Doing Events Research: From Theory to Practice
Australasian Journal of Construction Economics and Building 2014. © 2014 Göran Runeson. This is an Open Access article distributed under the terms of the Creative Commons Attribution 4.0 Unported (CC BY 4.0) License (https://creativecommons.org/licenses/by/4.0/), allowing third parties to copy and redistribute the material in any medium or format and to remix, transform, and build upon the material for any purpose, even commercially, provided the original work is properly cited and states its license.
Citation: Australasian Journal of Construction Economics and Building (AJCEB) 2014, 14(4), 4252, http://dx.doi.org/10.5130/ajceb.v14i4.4252
Fox, D., Gouthro, M. B., Morakabati, Y. and Brackstone, J., 2014, Routhledge, pp i-xii, 1-252, Paperback: ISBN 978-0-415-66668-8 USD62.95, GBP29.99, Master eBook ISBN13: 978-1-315-81508-4, GBP29.99.
A title like “Doing events research: from theory to practice” may seem a peculiar choice for a review for a journal of Construction Management. However, it would be unfortunate if the title stopped you from considering what is currently one of the best, if not the best generic books on research for undergraduate and graduate research students, and I think also for many academics. True, it deals with “events research”, maybe ten per cent of the time, but the rest is a clear, logical, authoritative generic treatment of every topic you are likely to think of as a new researcher, from the selection of a topic to presenting at a conference or writing a journal paper, from the meaning of ontology to how to code qualitative data. Of special interest is the section on e-methods.
This is an insightful coverage of both quantitative and qualitative methods packed into 250 pages. This is achieved not by being shallow or superficial but by writing to the point in a simple but comprehensive way that can also stand as a pattern for how scientific papers should be written. The definition of constructivism takes one line, how to collapse a Likert scale small data set for a chi-square test is explained in six lines while the use of surveys and an overview of statistics gets a chapter each.
The text is broken up with text boxes for student vignettes, definitions, practical tips as well as pictures and computer screens. At the end of each chapter, there are suggested readings under four headings: books, journals, web links and video links. There is also an extensive bibliography, a glossary of more than 80 terms as well as an index.
The only thing you don't get is value judgments on different methodologies or philosophies.
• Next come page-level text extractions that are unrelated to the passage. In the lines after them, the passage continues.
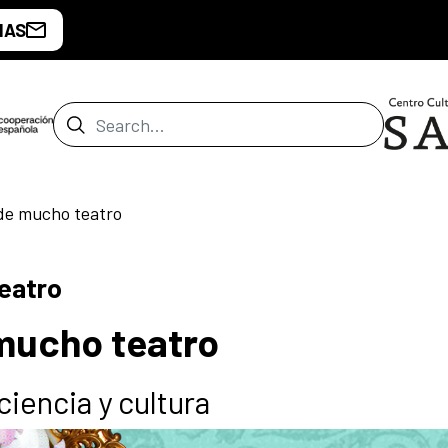
IAS
Search Bar
de mucho teatro
eatro
mucho teatro
ciencia y cultura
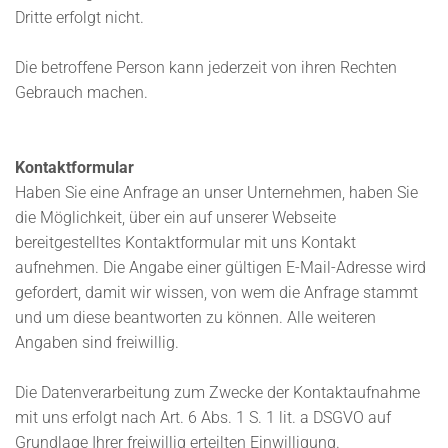
Dritte erfolgt nicht.
Die betroffene Person kann jederzeit von ihren Rechten
Gebrauch machen.
Kontaktformular
Haben Sie eine Anfrage an unser Unternehmen, haben Sie
die Möglichkeit, über ein auf unserer Webseite
bereitgestelltes Kontaktformular mit uns Kontakt
aufnehmen. Die Angabe einer gültigen E-Mail-Adresse wird
gefordert, damit wir wissen, von wem die Anfrage stammt
und um diese beantworten zu können. Alle weiteren
Angaben sind freiwillig.
Die Datenverarbeitung zum Zwecke der Kontaktaufnahme
mit uns erfolgt nach Art. 6 Abs. 1 S. 1 lit. a DSGVO auf
Grundlage Ihrer freiwillig erteilten Einwilligung.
For someone like me that strongly believes in “real” research and that the rest is just a waste of time, this may be seen as a weakness, but for the intended readership, I think the short introduction to different research philosophies works well and there are sufficient references to the relevant literature for anyone that wishes to study this topic further.
In summary, I think this is a very useful introduction to anyone starting as a researcher and I wish it had been around when I was teaching research methods.